Le Parlement burkinabè a adopté mardi à l’unanimité une loi créant un cadre juridique pour la réserve militaire, avec un objectif chiffré sans précédent : 100 000 réservistes mobilisables avant la fin de l’année 2026. Le texte, porté par le ministre d’État chargé de la Défense, le général de division Célestin Simporé, a recueilli les voix des 57 députés présents. Il donne naissance à une force complémentaire destinée à épauler l’armée régulière, les Volontaires pour la Défense de la patrie (VDP) et les forces de police dans un pays en guerre contre les groupes armés terroristes.

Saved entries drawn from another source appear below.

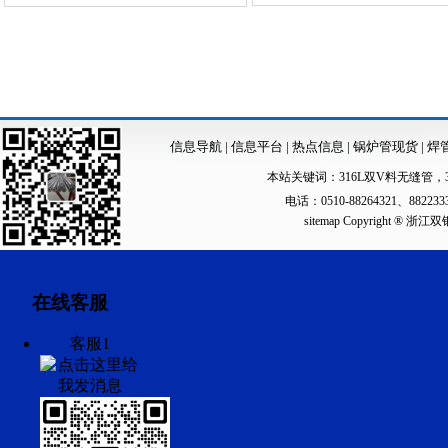
信息导航
|
信息平台
|
热点信息
|
锅炉管现货
|
焊
本站关键词：
316L双V料无缝管
，
电话：0510-88264321、88223
sitemap
Copyright ®
在线客服
客服1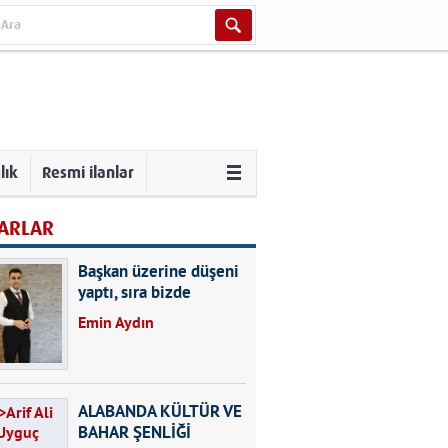
lık
Resmi ilanlar
ARLAR
Başkan üzerine düşeni
yaptı, sıra bizde
Emin Aydın
ALABANDA KÜLTÜR VE
BAHAR ŞENLİĞİ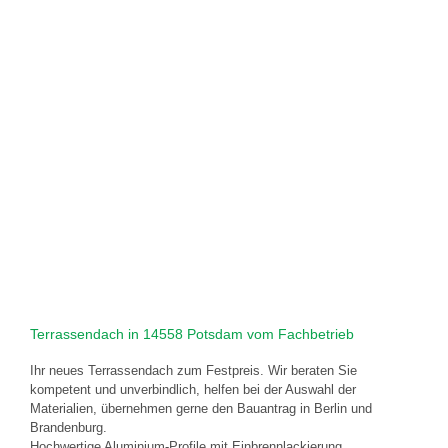
Terrassendach in 14558 Potsdam vom Fachbetrieb
Ihr neues Terrassendach zum Festpreis. Wir beraten Sie
kompetent und unverbindlich, helfen bei der Auswahl der
Materialien, übernehmen gerne den Bauantrag in Berlin und
Brandenburg.
Hochwertige Aluminium-Profile mit Einbrennlackierung,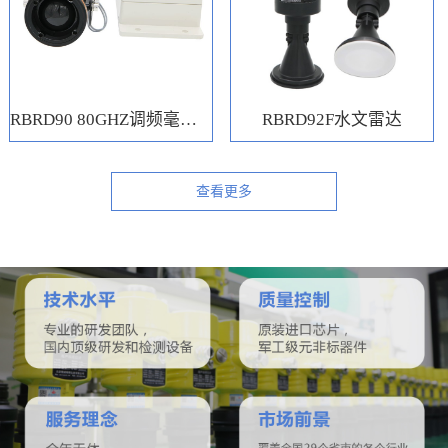
RBRD90 80GHZ调频毫米波水位计
RBRD92F水文雷达
查看更多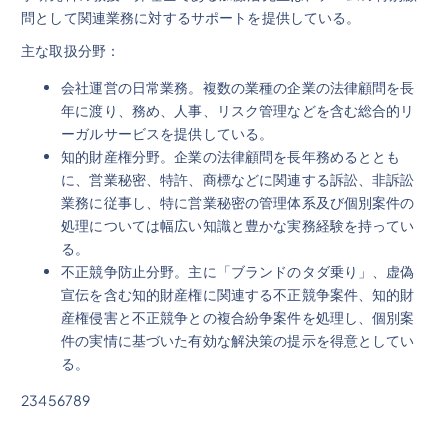
問として関連業務に対するサポートを提供している。
主な取扱分野：
会社運営の日常業務。複数の業種の企業の法律顧問を長
年に渡り、務め、人事、リスク管理などを含む総合的リ
ーガルサービスを提供している。
知的財産権分野。企業の法律顧問を長年務めるととも
に、営業秘密、特許、商標などに関連する訴訟、非訴訟
業務に従事し、特に営業秘密の管理体系及び個別案件の
処理については幅広い知識と豊かな実務経験を持ってい
る。
不正競争防止分野。主に「ブランドのタダ乗り」、虚偽
宣伝を含む知的財産権に関連する不正競争案件、知的財
産権侵害と不正競争との複合紛争案件を処理し、個別案
件の実情に基づいた有効な解決策の提示を得意としてい
る。
23456789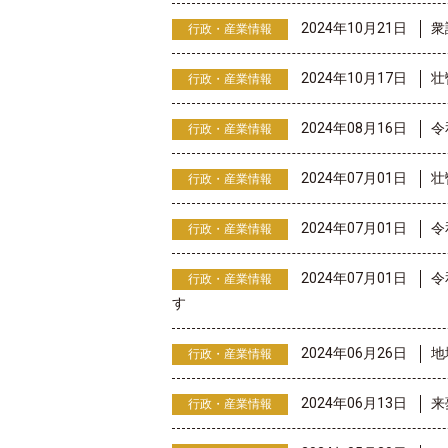
2024年10月21日
衆
行政・産業情報
2024年10月17日
壮
行政・産業情報
2024年08月16日
令
行政・産業情報
2024年07月01日
壮
行政・産業情報
2024年07月01日
令
行政・産業情報
2024年07月01日
令
行政・産業情報
す
2024年06月26日
地
行政・産業情報
2024年06月13日
来
行政・産業情報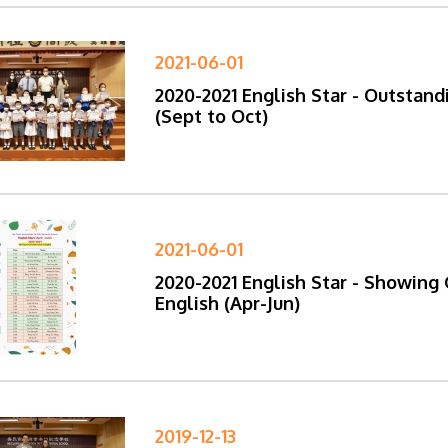
2021-06-01
2020-2021 English Star - Outstand
(Sept to Oct)
2021-06-01
2020-2021 English Star - Showing
English (Apr-Jun)
2019-12-13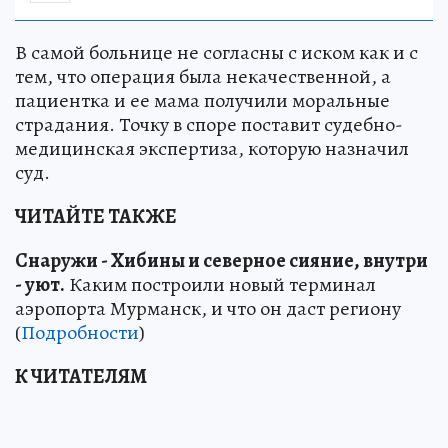
В самой больнице не согласны с иском как и с
тем, что операция была некачественной, а
пациентка и ее мама получили моральные
страдания. Точку в споре поставит судебно-
медицинская экспертиза, которую назначил
суд.
ЧИТАЙТЕ ТАКЖЕ
Снаружи - Хибины и северное сияние, внутри
- уют.
Каким построили новый терминал
аэропорта Мурманск, и что он даст региону
(
Подробности
)
К ЧИТАТЕЛЯМ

La loi distingue deux niveaux d’engagement. La réserve dite de premier ordre concerne les anciens militaires, ex-policiers et anciens VDP. Leur expérience leur permet une mobilisation immédiate. La réserve de second ordre s’adresse aux citoyens volontaires ainsi qu’aux anciens appelés du Service national patriotique. Ceux ci devront suivre une formation militaire et civique avant d’être déployés. Le général Simporé a précisé devant la Commission des affaires étrangères, de la défense et de la sécurité que l’engagement reste volontaire et ne constitue pas un emploi professionnel. Les femmes réservistes ne seront pas mobilisées durant leur grossesse, mesure justifiée par la protection de la mère et de l’enfant.
Cette réforme répond à un vide juridique ancien. Depuis 2015, le Burkina Faso n’a jamais cessé d’être frappé par des attaques jihadistes venues du Mali et du Niger voisins. Malgré les recrutements massifs de VDP et les efforts de l’armée régulière, les pertes territoriales et humaines se sont accumulées. La chute de plusieurs villes sous blocus, les déplacements de près de deux millions de personnes et l’épuisement des forces conventionnelles ont conduit les autorités de transition à envisager une solution structurelle. La loi sur la réserve militaire s’inscrit dans une logique de guerre longue, où la frontière entre civil formé et soldat devient poreuse.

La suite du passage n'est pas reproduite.